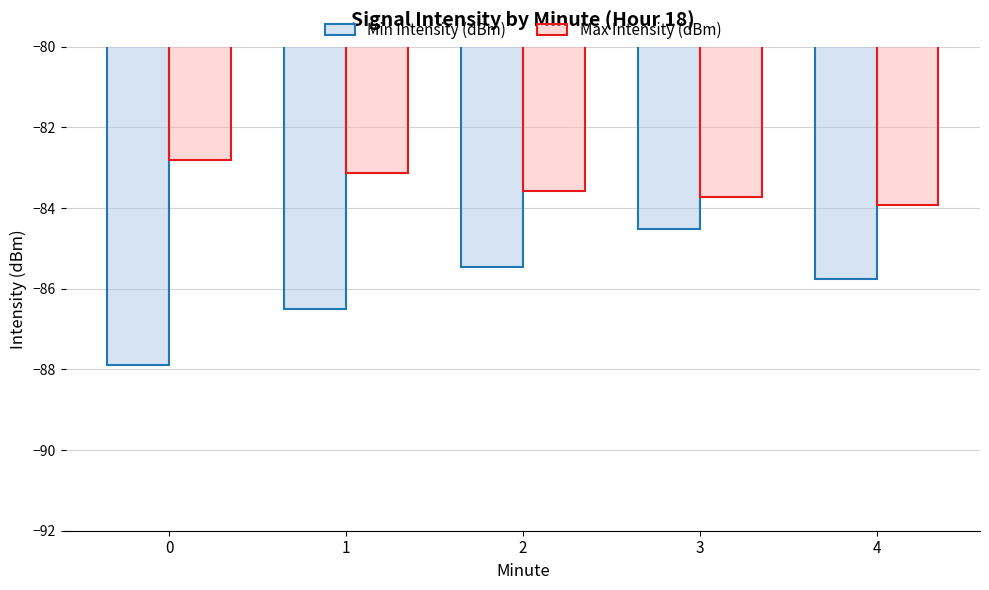

Reading left to right, what are all the values shown in this chart?

Min Intensity (dBm): 0=-87.9	1=-86.5	2=-85.4	3=-84.5	4=-85.8
Max Intensity (dBm): 0=-82.8	1=-83.1	2=-83.6	3=-83.7	4=-83.9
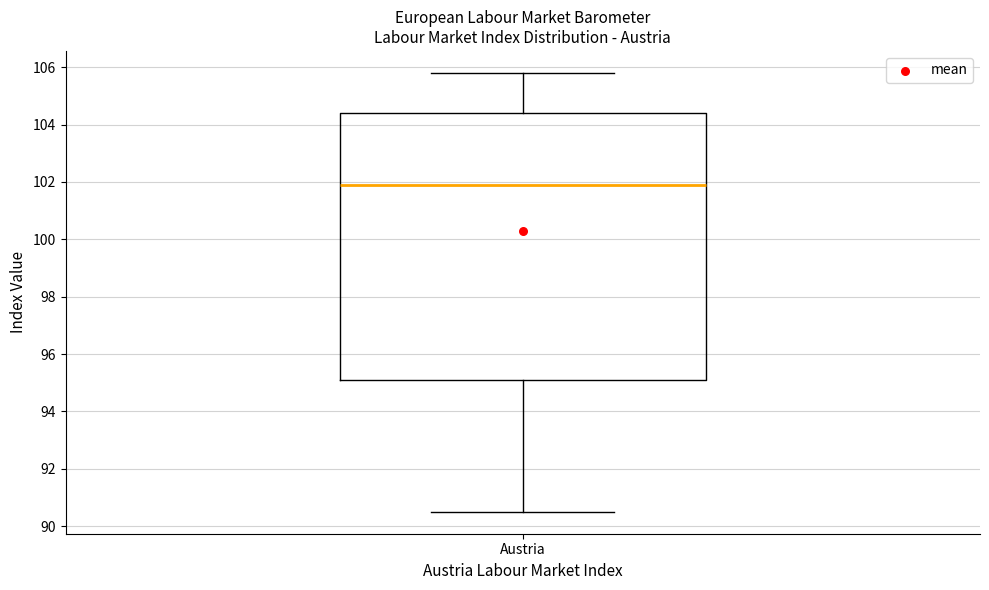

Transcribe this box plot: give where the median line is, the range the box spans, and where the two whiskers end, as read against the y-axis. The values are not printed on the chart, so give them approximately, as read against the axis.

median 101.8, box 95.2 to 104.4, whiskers 90.6 to 105.8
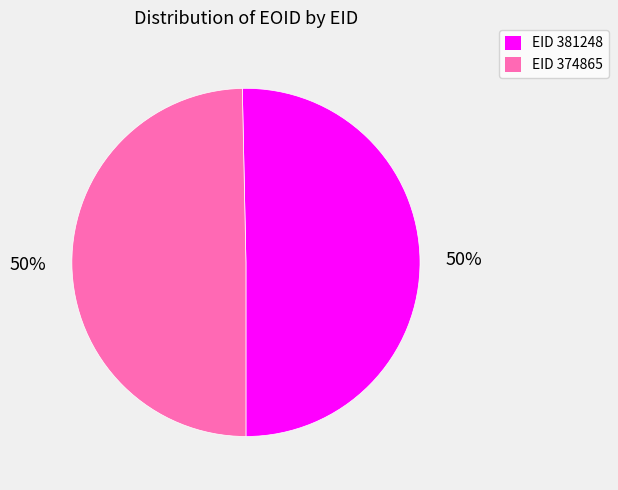

To the nearest percent, what is the average slice percentage?

50%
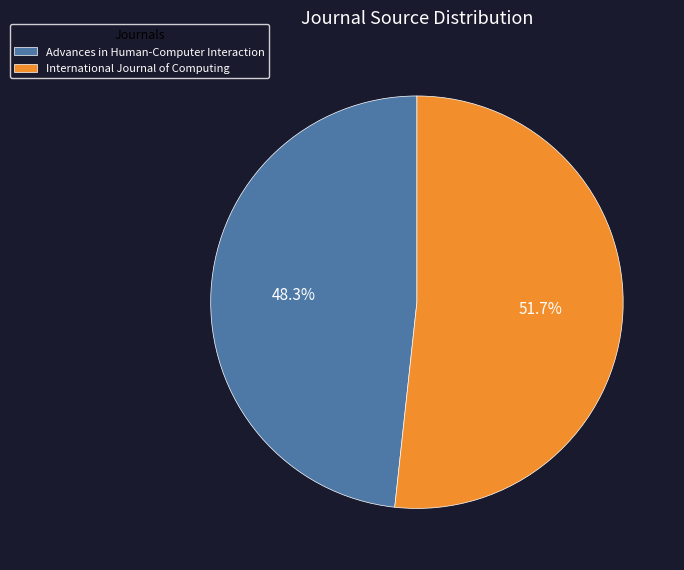

Is the sum of Advances in Human-Computer Interaction and International Journal of Computing greater than half?

Yes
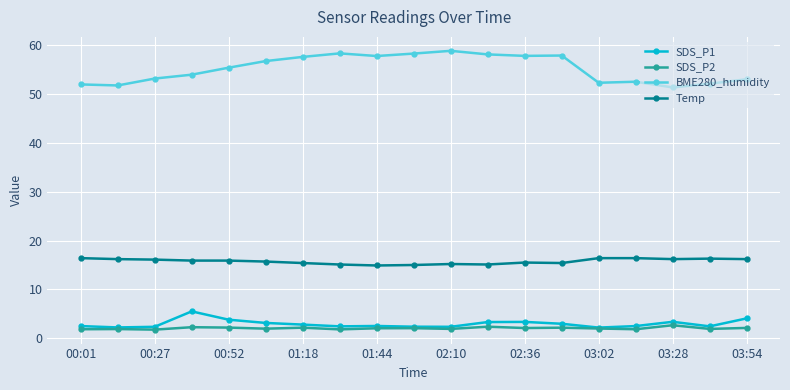

At how many categories does at least one series exceed 57?

8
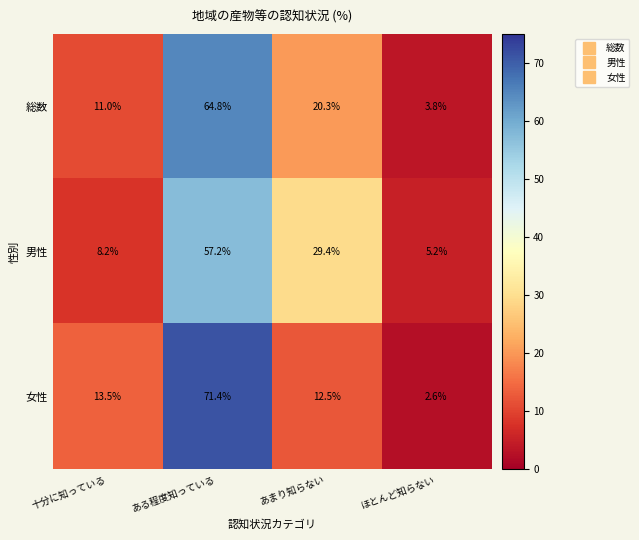

At which category does the chart reach its minimum across all series?

ほとんど知らない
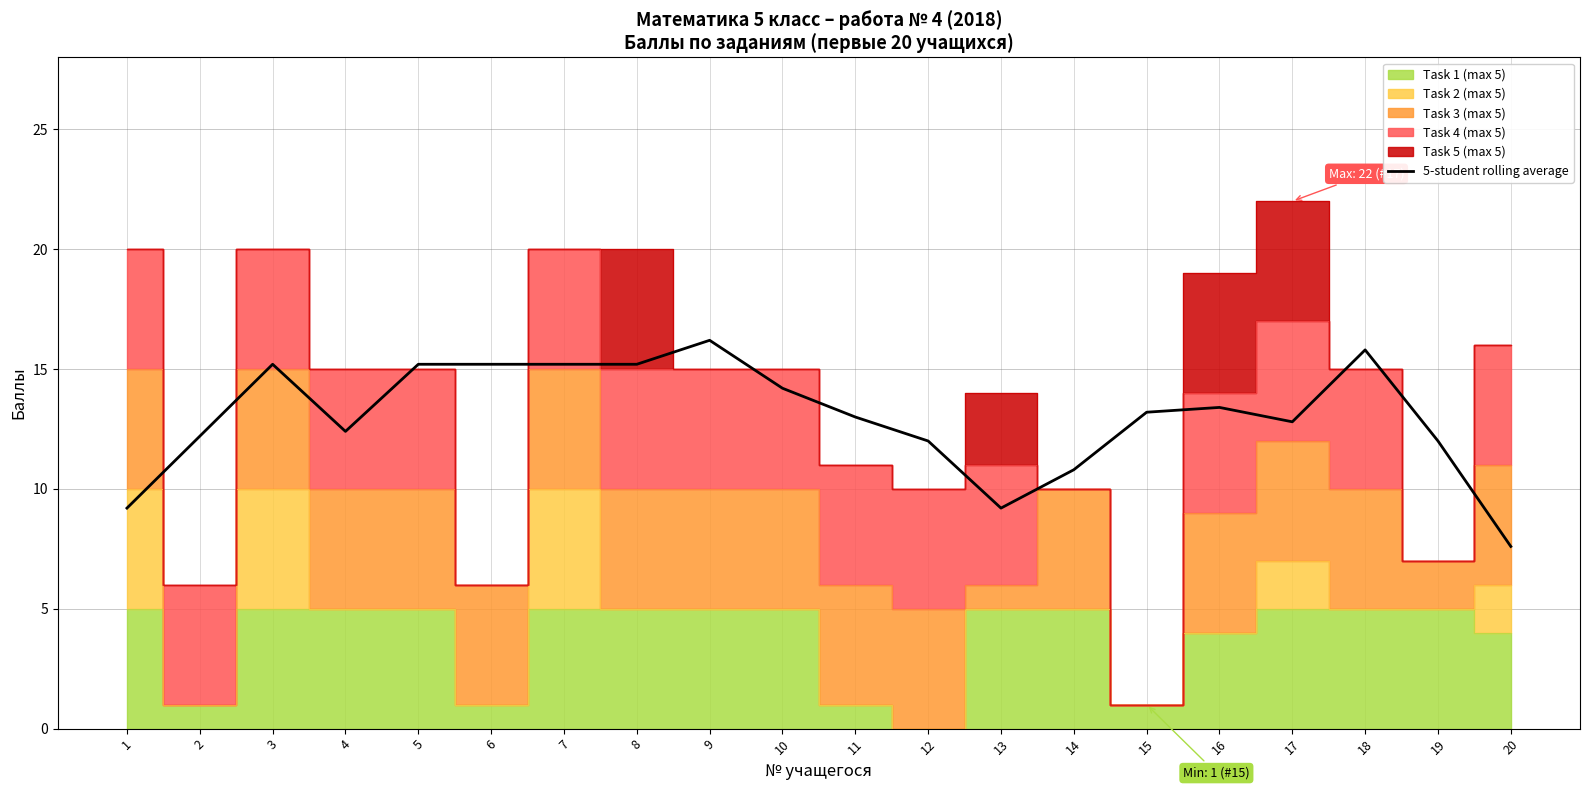

Where is the first local minimum?

4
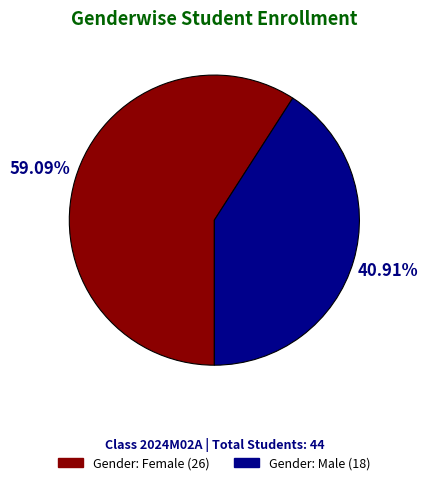

Is there any slice that represents more than half of the pie?

Yes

====================

Your assignment: Print the records above, copying each line exactly, from the start through the line that contains "median 101.8, box", and leave the pictures out of your answer.

Result:
Reading left to right, what are all the values shown in this chart?

Min Intensity (dBm): 0=-87.9	1=-86.5	2=-85.4	3=-84.5	4=-85.8
Max Intensity (dBm): 0=-82.8	1=-83.1	2=-83.6	3=-83.7	4=-83.9

Transcribe this box plot: give where the median line is, the range the box spans, and where the two whiskers end, as read against the y-axis. The values are not printed on the chart, so give them approximately, as read against the axis.

median 101.8, box 95.2 to 104.4, whiskers 90.6 to 105.8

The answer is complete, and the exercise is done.